Task prompt »
Write out every line from the one containing "1. Arten der Daten, die wir verarbeiten" down to the end of the items, leaving out the pictures.

Supplied data »
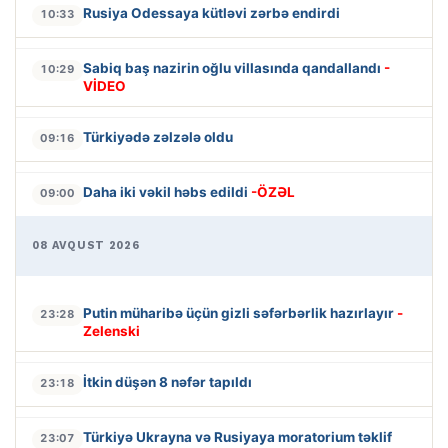
Rusiya Odessaya kütləvi zərbə endirdi
10:33
Sabiq baş nazirin oğlu villasında qandallandı
-
10:29
VİDEO
Türkiyədə zəlzələ oldu
09:16
Daha iki vəkil həbs edildi
-ÖZƏL
09:00
08 AVQUST 2026
Putin müharibə üçün gizli səfərbərlik hazırlayır
-
23:28
Zelenski
İtkin düşən 8 nəfər tapıldı
23:18
Türkiyə Ukrayna və Rusiyaya moratorium təklif
23:07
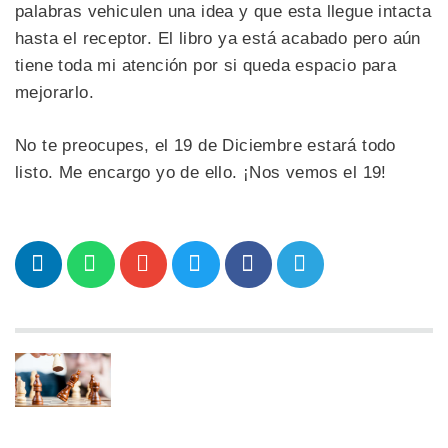
palabras vehiculen una idea y que esta llegue intacta
hasta el receptor. El libro ya está acabado pero aún
tiene toda mi atención por si queda espacio para
mejorarlo.
No te preocupes, el 19 de Diciembre estará todo
listo. Me encargo yo de ello. ¡Nos vemos el 19!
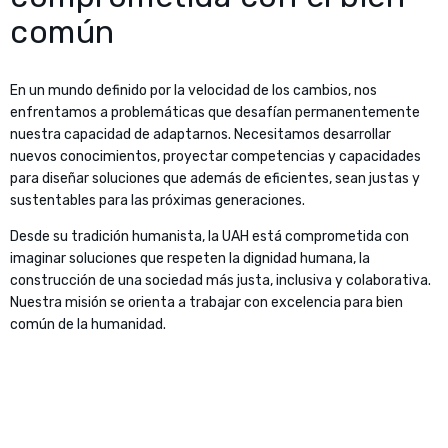
común
En un mundo definido por la velocidad de los cambios, nos
enfrentamos a problemáticas que desafían permanentemente
nuestra capacidad de adaptarnos. Necesitamos desarrollar
nuevos conocimientos, proyectar competencias y capacidades
para diseñar soluciones que además de eficientes, sean justas y
sustentables para las próximas generaciones.
Desde su tradición humanista, la UAH está comprometida con
imaginar soluciones que respeten la dignidad humana, la
construcción de una sociedad más justa, inclusiva y colaborativa.
Nuestra misión se orienta a trabajar con excelencia para bien
común de la humanidad.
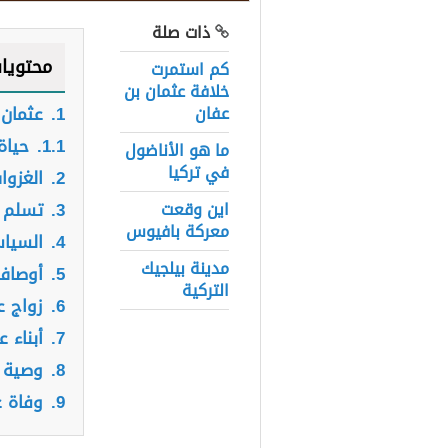
ذات صلة
محتويا
كم استمرت
خلافة عثمان بن
عفان
1.
عثمان 
1.1.
حياة
ما هو الأناضول
في تركيا
2.
الغزوا
اين وقعت
3.
تسلم م
معركة بافيوس
4.
السياس
مدينة بيلجيك
5.
أوصاف 
التركية
6.
زواج ع
7.
أبناء 
8.
وصية ع
9.
وفاة ع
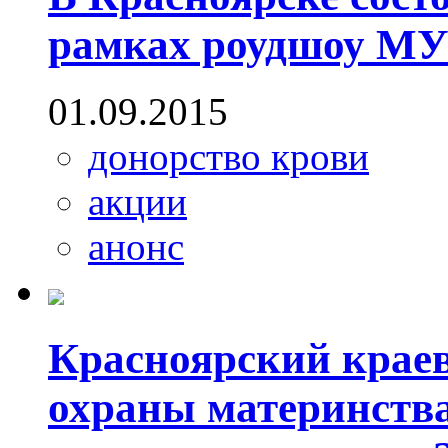
рамках роудшоу 
01.09.2015
донорство крови
акции
анонс
Красноярский крае
охраны материнства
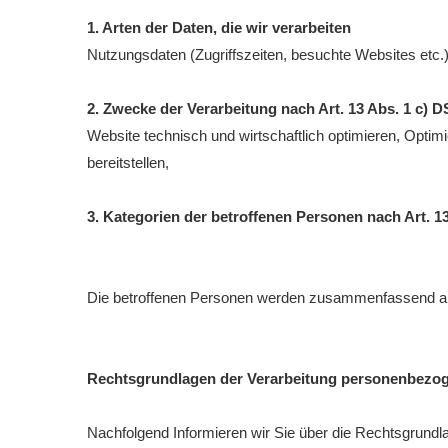
1. Arten der Daten, die wir verarbeiten
Nutzungsdaten (Zugriffszeiten, besuchte Websites etc.
2. Zwecke der Verarbeitung nach Art. 13 Abs. 1 c)
Website technisch und wirtschaftlich optimieren, Optim
bereitstellen,
3. Kategorien der betroffenen Personen nach Art. 
Die betroffenen Personen werden zusammenfassend als
Rechtsgrundlagen der Verarbeitung personenbezo
Nachfolgend Informieren wir Sie über die Rechtsgrund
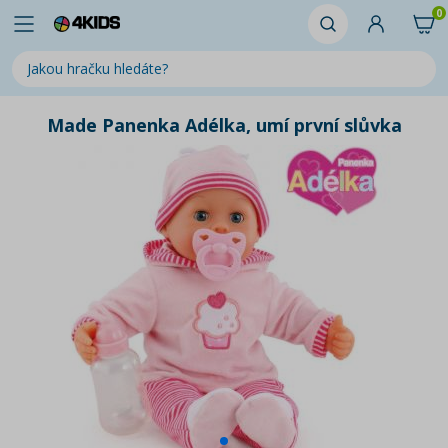
0
Made Panenka Adélka, umí první slůvka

Answer to the problem »
1. Arten der Daten, die wir verarbeiten
Nutzungsdaten (Zugriffszeiten, besuchte Websites etc.
2. Zwecke der Verarbeitung nach Art. 13 Abs. 1 c)
Website technisch und wirtschaftlich optimieren, Optim
bereitstellen,
3. Kategorien der betroffenen Personen nach Art. 
Die betroffenen Personen werden zusammenfassend als
Rechtsgrundlagen der Verarbeitung personenbezo
Nachfolgend Informieren wir Sie über die Rechtsgrund
0
Made Panenka Adélka, umí první slůvka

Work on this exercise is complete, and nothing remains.